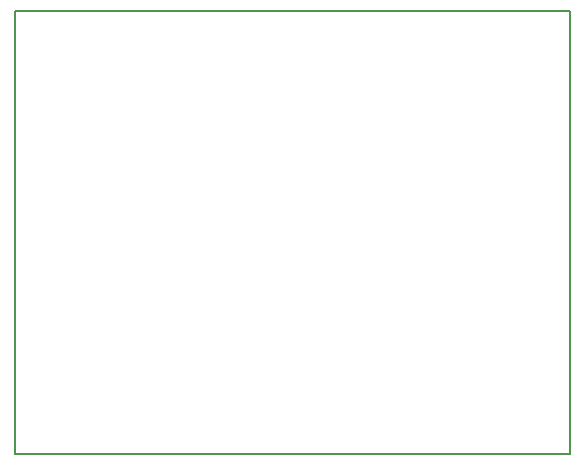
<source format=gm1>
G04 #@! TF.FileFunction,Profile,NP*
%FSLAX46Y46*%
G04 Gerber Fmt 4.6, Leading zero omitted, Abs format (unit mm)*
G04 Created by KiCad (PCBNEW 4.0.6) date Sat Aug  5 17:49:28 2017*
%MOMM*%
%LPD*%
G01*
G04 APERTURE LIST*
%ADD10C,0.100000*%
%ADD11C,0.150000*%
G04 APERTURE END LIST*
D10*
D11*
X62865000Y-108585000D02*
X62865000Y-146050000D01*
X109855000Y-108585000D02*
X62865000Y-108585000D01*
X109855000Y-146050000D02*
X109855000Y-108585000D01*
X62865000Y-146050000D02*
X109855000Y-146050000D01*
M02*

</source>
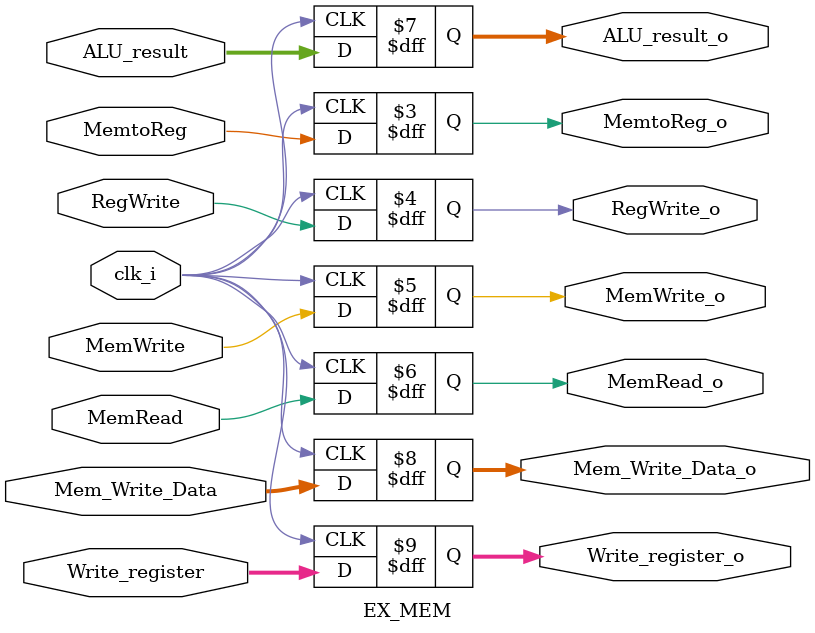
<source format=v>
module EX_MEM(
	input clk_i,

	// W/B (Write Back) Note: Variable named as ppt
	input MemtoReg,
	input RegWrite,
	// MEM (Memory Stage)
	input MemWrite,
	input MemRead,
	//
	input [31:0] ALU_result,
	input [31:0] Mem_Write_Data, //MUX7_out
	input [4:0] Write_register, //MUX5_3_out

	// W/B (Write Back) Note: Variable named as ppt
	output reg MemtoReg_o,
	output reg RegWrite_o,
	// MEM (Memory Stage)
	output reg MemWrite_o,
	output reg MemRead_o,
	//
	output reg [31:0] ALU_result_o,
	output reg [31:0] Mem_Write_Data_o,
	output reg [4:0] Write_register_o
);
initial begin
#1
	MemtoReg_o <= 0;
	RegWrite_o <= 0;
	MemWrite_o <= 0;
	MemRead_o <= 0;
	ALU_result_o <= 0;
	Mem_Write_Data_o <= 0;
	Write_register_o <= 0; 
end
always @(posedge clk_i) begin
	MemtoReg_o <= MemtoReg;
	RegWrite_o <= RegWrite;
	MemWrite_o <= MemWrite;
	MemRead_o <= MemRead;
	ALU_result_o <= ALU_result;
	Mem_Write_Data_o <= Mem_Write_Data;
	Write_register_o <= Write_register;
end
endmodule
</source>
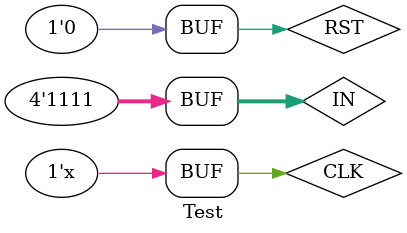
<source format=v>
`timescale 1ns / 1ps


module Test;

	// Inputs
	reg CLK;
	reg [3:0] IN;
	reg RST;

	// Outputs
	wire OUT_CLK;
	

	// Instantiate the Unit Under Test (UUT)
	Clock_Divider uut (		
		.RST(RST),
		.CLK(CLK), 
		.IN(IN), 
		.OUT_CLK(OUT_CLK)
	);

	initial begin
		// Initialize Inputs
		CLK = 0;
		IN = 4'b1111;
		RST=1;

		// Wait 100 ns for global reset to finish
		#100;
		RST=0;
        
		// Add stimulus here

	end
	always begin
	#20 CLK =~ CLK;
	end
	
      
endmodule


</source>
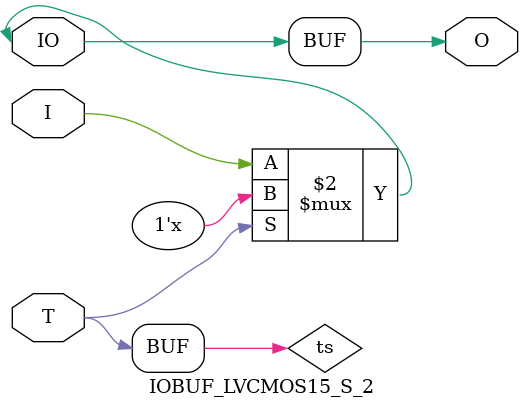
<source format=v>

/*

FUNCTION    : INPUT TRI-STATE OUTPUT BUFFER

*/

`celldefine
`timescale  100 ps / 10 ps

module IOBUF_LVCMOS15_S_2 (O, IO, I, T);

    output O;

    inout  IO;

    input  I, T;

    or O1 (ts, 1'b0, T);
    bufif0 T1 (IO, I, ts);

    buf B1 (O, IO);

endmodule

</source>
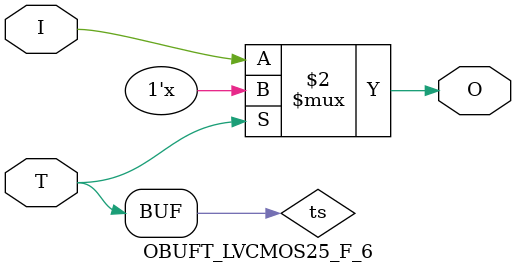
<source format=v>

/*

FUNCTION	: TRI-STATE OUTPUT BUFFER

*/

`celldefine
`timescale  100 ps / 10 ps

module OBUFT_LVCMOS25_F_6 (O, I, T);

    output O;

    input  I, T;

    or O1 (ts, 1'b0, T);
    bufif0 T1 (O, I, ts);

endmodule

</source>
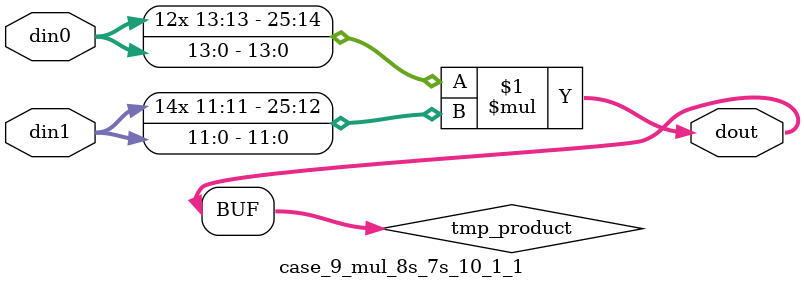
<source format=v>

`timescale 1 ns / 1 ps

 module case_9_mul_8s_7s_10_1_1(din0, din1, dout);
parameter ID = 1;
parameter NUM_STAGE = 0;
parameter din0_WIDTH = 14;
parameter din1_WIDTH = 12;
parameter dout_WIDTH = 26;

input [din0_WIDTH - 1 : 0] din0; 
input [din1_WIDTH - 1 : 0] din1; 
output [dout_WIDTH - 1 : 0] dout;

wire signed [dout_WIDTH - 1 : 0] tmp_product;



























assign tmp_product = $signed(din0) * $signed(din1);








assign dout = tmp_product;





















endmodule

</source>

• _Problem_
Note every line above where the string "timescale" shows up, and copy those lines.

• _Exercise output_
`timescale 1ns / 1ps
`timescale  100 ps / 10 ps
`timescale  100 ps / 10 ps
`timescale 1 ns / 1 ps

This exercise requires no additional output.